One of the biggest myths surrounding frontline sales professionals is what motivates them and drives them to succeed.
Ask a non-sales person, and I promise you that they will say it is all about financial reward - wrong! Totally, totally erroneous.
The reality is that most salespeople want to grow and show what they can do. They want to be able to say at the end of the work experience not that they vegetated, but that they are more than they were (know more, can do more and, therefore, are more). The only way to measure this is by what they have done in that experience.
They are therefore asking the following questions:
• Do I achieve? Am I contributing?
• Am I given increased responsibility?
• Am I advancing and growing?
• Is what I do meaningful and significant? Is its interesting?
• Is my ability recognized?
These are 'The Motivators'. They are the variables that managers can use to motivate people, because people should want to do things - that's motivation.
So if we want to talk about motivated performance, we have got to talk about:
• Achievement
• Recognition for achievement
• Meaningful and interesting work
• Increased responsibility
• Growth and development
In other words, the quality of the human experience at work.
But I can be even more specific than that. I can share with you the eight key motivating - de-motivating - factors that we measure when profiling salespeople, they are ....

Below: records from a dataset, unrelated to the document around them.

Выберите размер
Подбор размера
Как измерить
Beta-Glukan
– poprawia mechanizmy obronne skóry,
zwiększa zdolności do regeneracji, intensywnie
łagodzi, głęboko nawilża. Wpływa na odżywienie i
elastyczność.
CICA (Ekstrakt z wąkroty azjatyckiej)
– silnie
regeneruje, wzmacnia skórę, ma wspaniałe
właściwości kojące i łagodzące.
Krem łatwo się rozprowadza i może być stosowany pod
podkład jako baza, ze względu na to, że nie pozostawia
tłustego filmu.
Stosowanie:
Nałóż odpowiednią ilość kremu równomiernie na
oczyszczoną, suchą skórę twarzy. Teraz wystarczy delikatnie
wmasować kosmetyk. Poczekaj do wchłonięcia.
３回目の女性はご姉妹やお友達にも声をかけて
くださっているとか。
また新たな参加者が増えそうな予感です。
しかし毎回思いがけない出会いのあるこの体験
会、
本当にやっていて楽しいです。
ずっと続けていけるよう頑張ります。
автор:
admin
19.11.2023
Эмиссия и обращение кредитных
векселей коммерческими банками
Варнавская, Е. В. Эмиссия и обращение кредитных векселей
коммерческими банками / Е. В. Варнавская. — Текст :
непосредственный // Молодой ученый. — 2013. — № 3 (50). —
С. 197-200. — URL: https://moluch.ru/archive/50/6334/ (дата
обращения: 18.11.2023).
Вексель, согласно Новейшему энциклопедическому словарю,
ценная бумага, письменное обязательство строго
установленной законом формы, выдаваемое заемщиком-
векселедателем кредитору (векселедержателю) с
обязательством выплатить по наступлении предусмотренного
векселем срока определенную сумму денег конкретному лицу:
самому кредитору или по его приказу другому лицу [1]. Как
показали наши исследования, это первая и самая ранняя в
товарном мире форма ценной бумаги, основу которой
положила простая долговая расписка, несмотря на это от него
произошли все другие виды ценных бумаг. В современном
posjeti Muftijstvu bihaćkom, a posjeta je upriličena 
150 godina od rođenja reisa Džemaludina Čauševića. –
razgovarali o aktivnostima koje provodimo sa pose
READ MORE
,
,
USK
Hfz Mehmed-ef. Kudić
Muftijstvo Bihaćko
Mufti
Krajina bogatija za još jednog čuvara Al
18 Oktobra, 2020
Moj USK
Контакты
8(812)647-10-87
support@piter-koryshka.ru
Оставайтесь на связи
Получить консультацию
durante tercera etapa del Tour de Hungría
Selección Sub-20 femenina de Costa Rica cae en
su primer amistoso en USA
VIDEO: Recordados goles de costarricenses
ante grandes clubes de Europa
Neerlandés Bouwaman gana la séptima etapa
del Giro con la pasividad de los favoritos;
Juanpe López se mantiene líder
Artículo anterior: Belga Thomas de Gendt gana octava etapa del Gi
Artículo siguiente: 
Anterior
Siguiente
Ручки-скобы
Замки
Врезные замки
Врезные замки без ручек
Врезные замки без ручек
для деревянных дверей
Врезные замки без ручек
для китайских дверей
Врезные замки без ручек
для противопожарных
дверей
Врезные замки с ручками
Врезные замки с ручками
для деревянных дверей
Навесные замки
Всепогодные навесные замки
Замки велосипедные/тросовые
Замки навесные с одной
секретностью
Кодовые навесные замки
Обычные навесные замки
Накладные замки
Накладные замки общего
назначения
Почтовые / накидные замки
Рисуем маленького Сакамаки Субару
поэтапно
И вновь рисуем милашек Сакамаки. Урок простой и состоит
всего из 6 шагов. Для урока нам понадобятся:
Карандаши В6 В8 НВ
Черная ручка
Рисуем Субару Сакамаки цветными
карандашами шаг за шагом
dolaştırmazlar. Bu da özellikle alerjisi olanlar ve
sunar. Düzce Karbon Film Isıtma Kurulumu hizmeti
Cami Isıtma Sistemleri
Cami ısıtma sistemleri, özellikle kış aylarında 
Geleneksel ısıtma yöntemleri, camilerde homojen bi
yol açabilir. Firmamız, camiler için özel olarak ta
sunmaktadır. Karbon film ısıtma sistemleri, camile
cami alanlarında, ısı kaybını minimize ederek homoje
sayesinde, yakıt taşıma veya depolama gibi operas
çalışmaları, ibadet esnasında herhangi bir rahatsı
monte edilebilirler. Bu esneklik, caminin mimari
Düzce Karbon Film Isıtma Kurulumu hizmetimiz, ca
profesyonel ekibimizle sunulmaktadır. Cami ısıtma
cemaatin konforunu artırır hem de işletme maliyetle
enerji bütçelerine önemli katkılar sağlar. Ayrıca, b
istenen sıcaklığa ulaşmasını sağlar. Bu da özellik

• Relationship with manager
• Responsibility
• Promotion
• Acceptance by peer group
• Job content
• Financial motives
• Recognition and praise
• Achievement
And in 80% of cases, achievement comes out on top - not financial motives
Understanding what motivates each member of a sales team is absolutely vital for any sales manager wishing to maintain that team at optimum performance levels, because within my formula:
Attitude + Skills + Process + Knowledge = Success, attitude is fundamental to any achievement, because individuals with the right attitude are far more likely to embrace the essential skills, recognize the control that process brings and have the desire to continually expand their knowledge.
Where does Sales 2.0 fit into all of this? Arguably, as well as making us more efficient, via increased use of more sophisticated process tools, we are all, or should be, becoming more customer focused - and I will elaborate on this further next week.
Being more efficient should naturally work wonders for our motivation levels, because we achieve more and achievement is what it is all about!